Amazon Web Services is making a significant new investment in infrastructure designed to boost artificial intelligence capabilities for United States government organizations. The company announced it is investing fifty billion dollars to build high-performance computing infrastructure purposefully built for the US government. This buildout is intended to expand federal government agencies’ access to AWS AI services.
The project will add 1.3 gigawatts of compute capacity and will expand government access to AWS products. These include Amazon SageMaker AI, model customization, Amazon Bedrock, model deployment, and Anthropic’s Claude chatbot, among others. AWS expects to break ground on these data center projects in 2026.
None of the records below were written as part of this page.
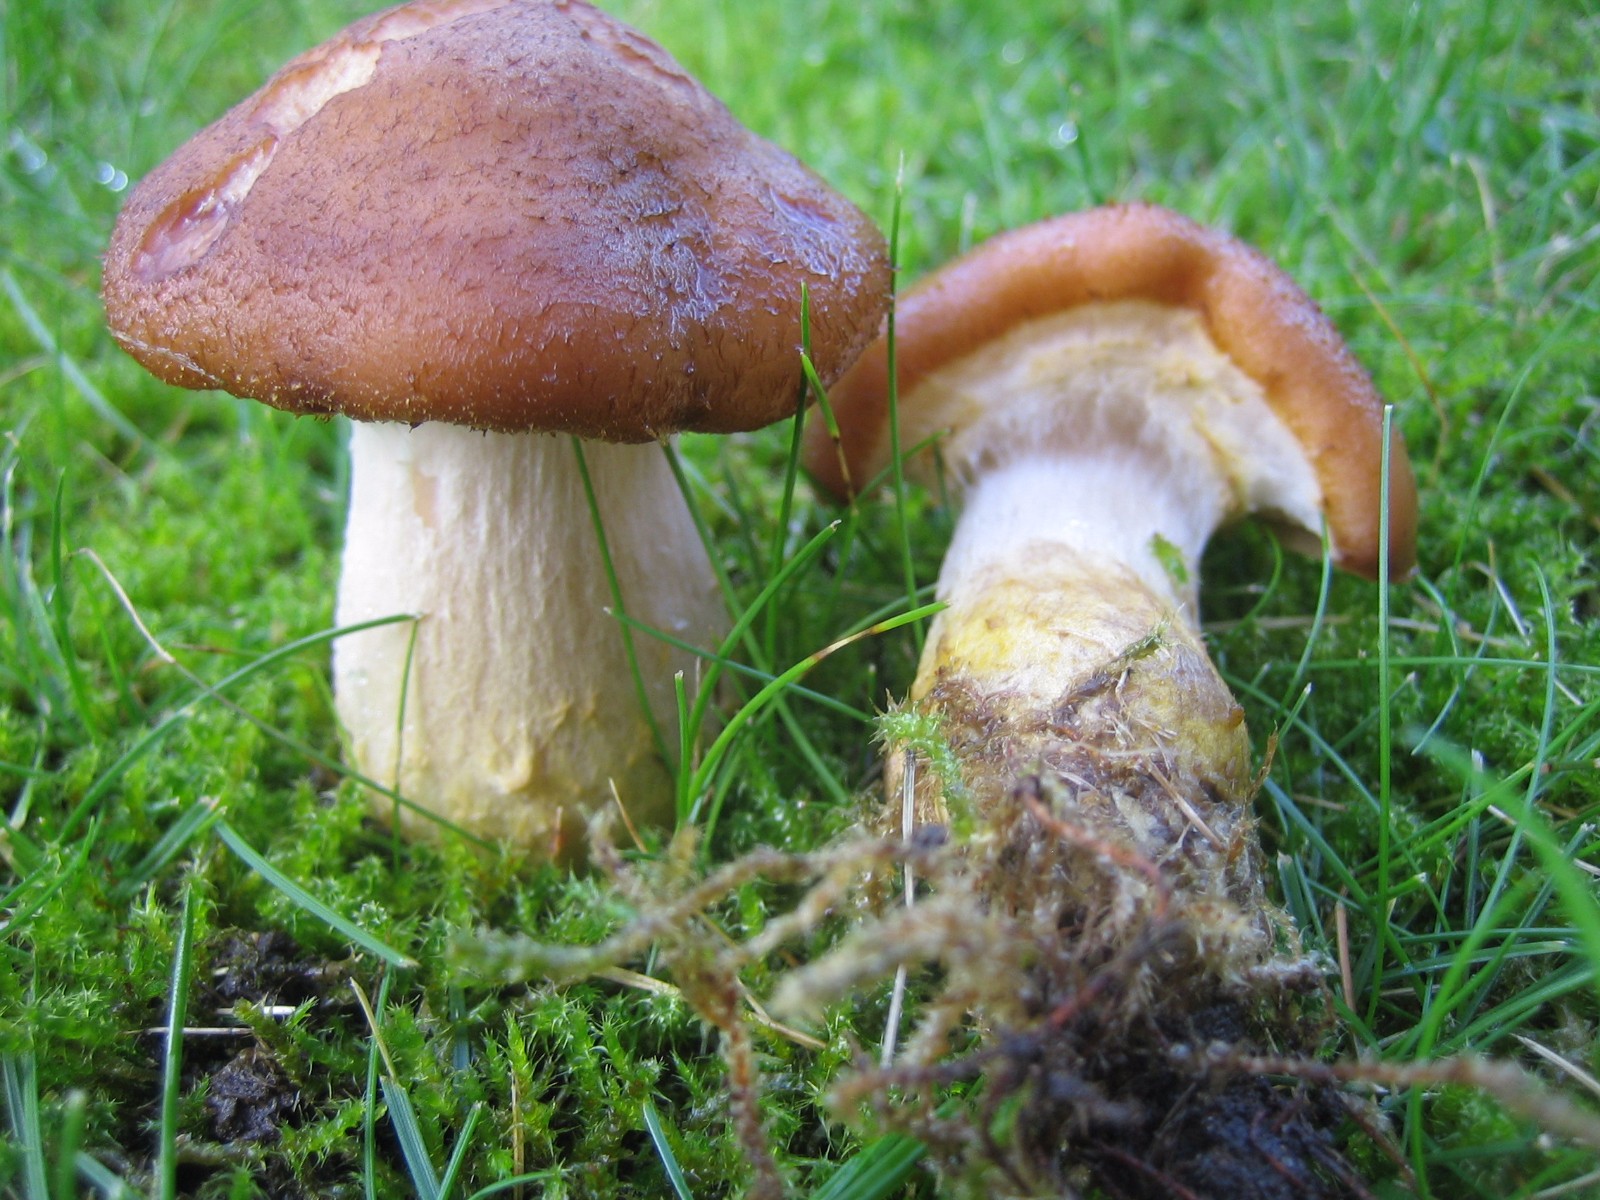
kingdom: Fungi
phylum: Basidiomycota
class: Agaricomycetes
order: Agaricales
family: Physalacriaceae
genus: Armillaria
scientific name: Armillaria lutea
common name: køllestokket honningsvamp
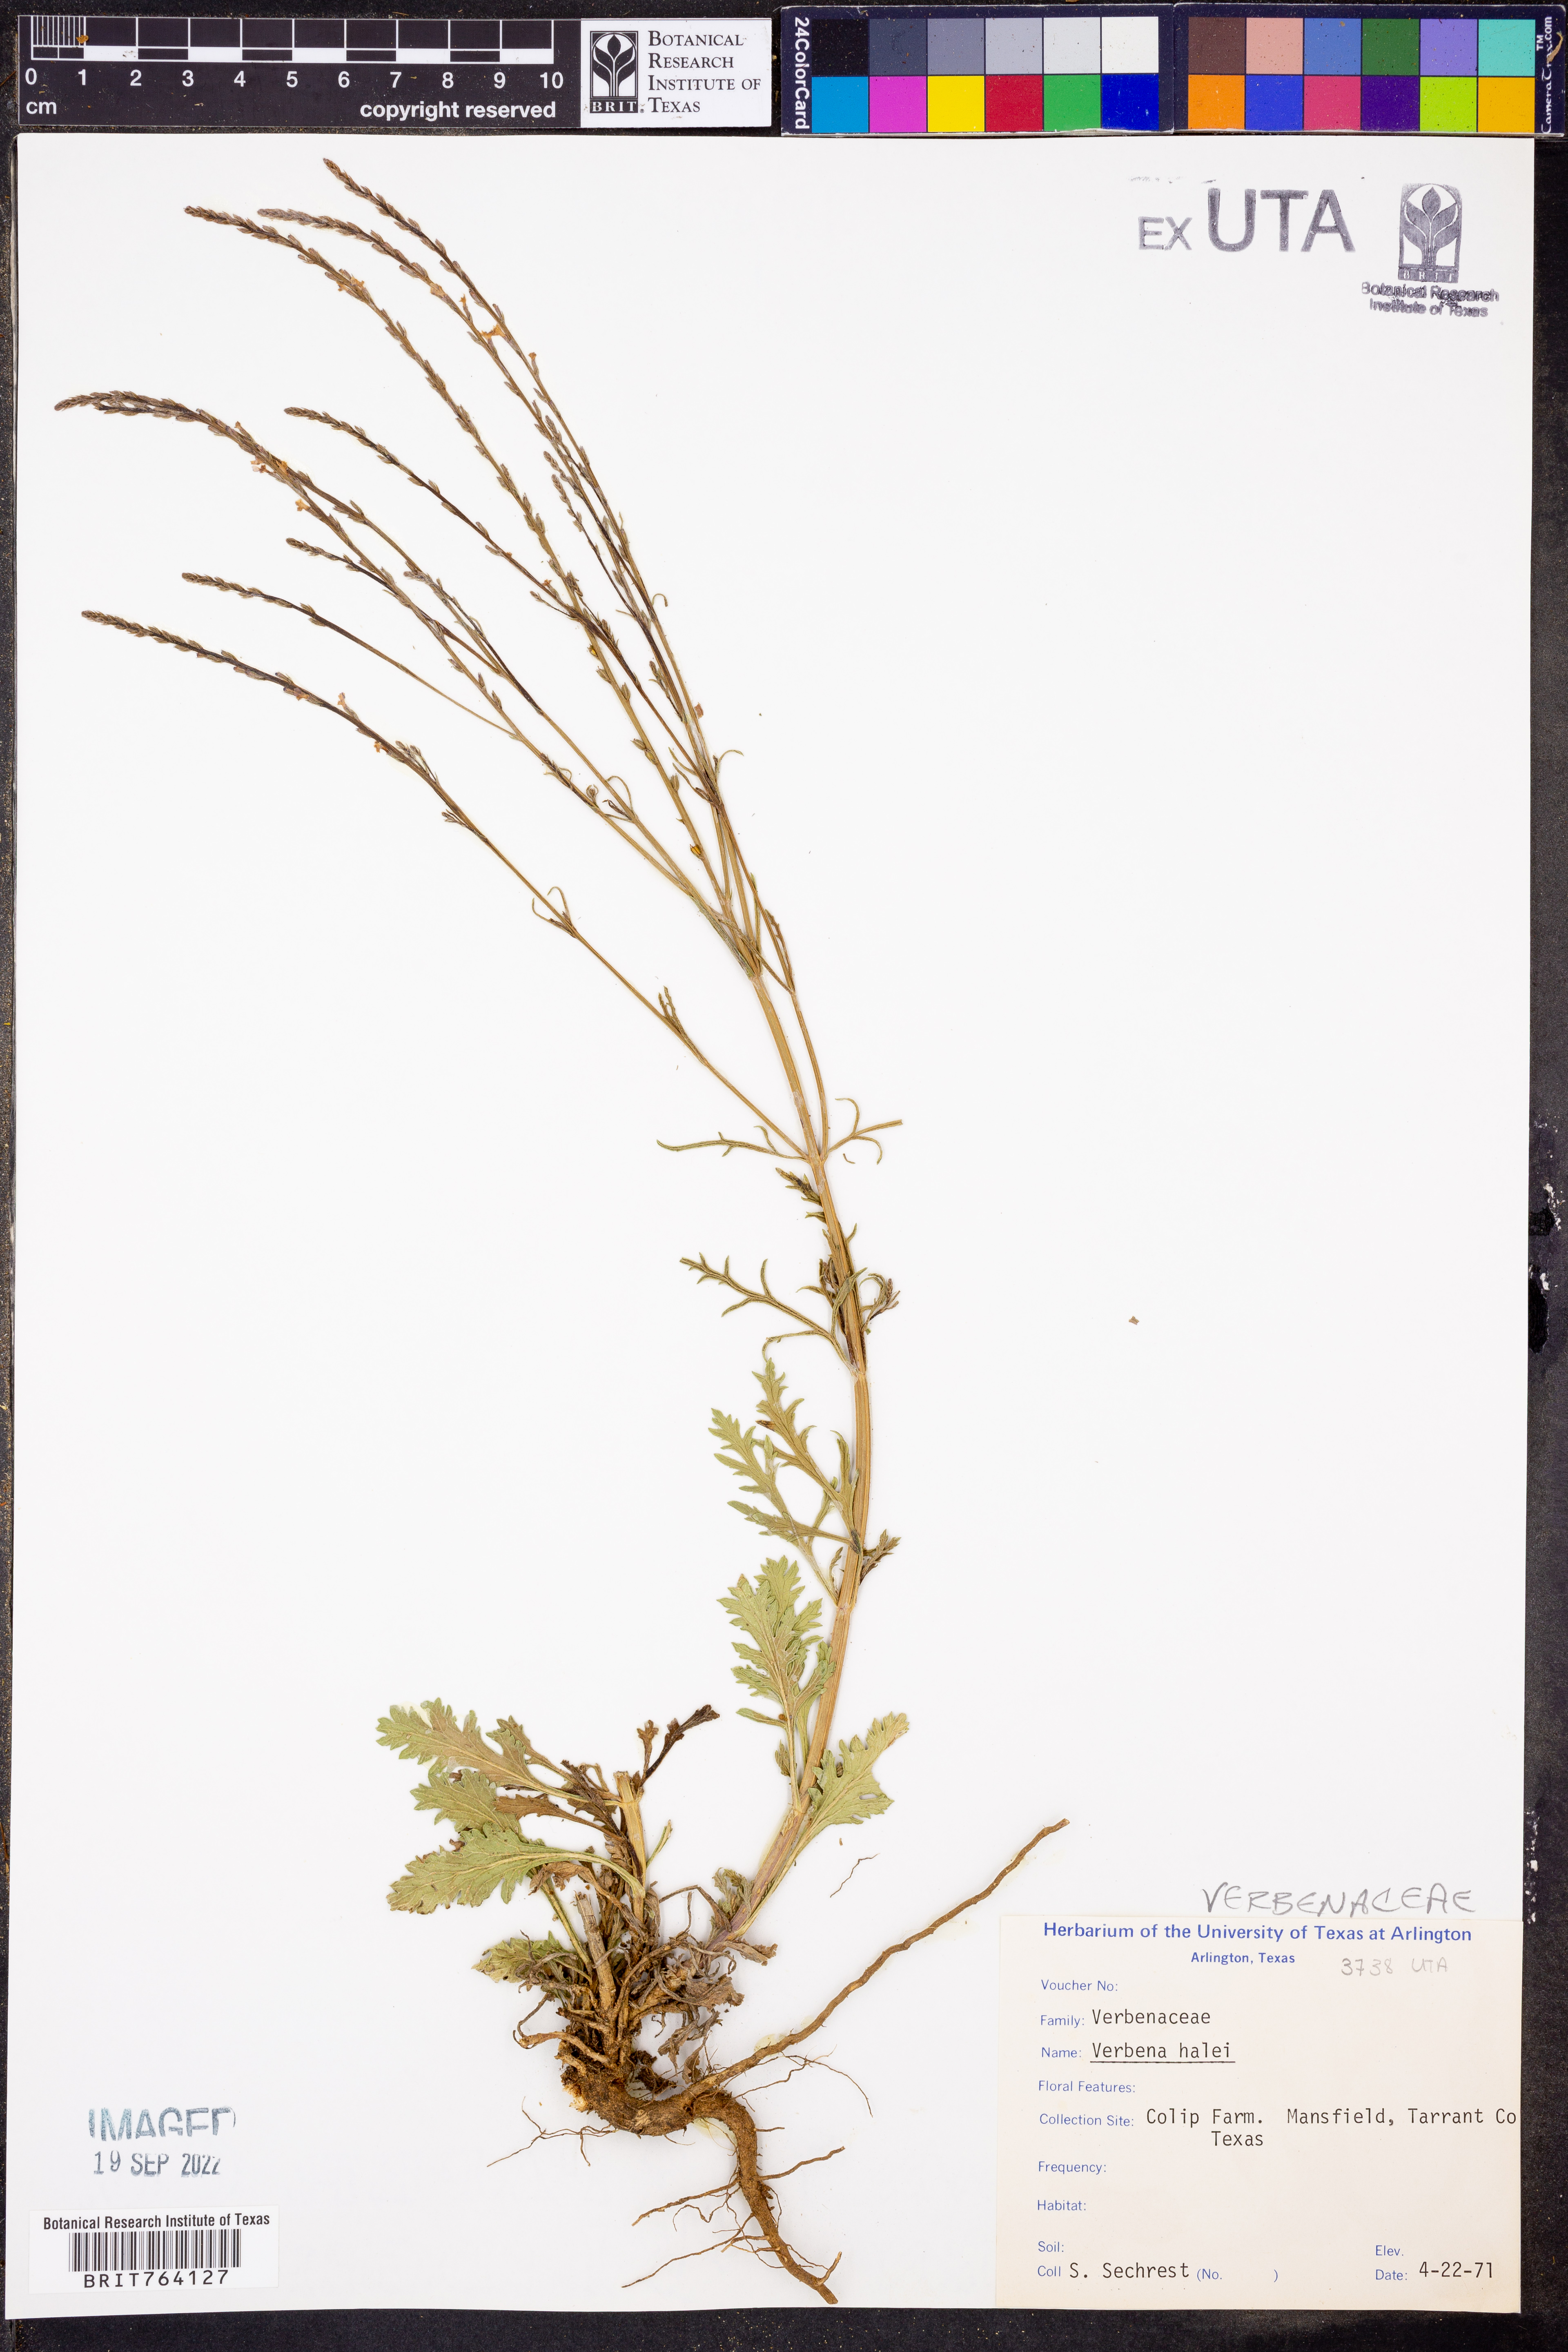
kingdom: Plantae
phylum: Tracheophyta
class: Magnoliopsida
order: Lamiales
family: Verbenaceae
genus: Verbena
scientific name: Verbena halei
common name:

The AWS CEO stated that this investment in purpose-built government AI and cloud infrastructure will fundamentally transform how federal agencies leverage supercomputing. He said the company is giving agencies expanded access to advanced AI capabilities that will enable them to accelerate critical missions from cybersecurity to drug discovery. The investment is positioned to remove technology barriers that have held government back and further position America to lead in the AI era.
AWS is no stranger to working with the US government. The entity began building cloud infrastructure for the government back in 2011. Three years later, it launched AWS Top Secret-East, the first air-gapped commercial cloud to work with classified workloads. AWS introduced the AWS Secret Region in 2017, which has accredited access to all levels of security classification.
Tech giants have increasingly pitched their AI services to the US government over the past year. OpenAI launched a version of ChatGPT designed exclusively for federal US government agencies in January. OpenAI announced a deal in August that gave government agencies access to the enterprise tier of ChatGPT for just one dollar a year. That same month, Anthropic announced it was also giving the US government access to the enterprise tiers of its Claude chatbot for one dollar. Google announced its Google for Government platform for even less, charging forty-seven cents for the first year, shortly after.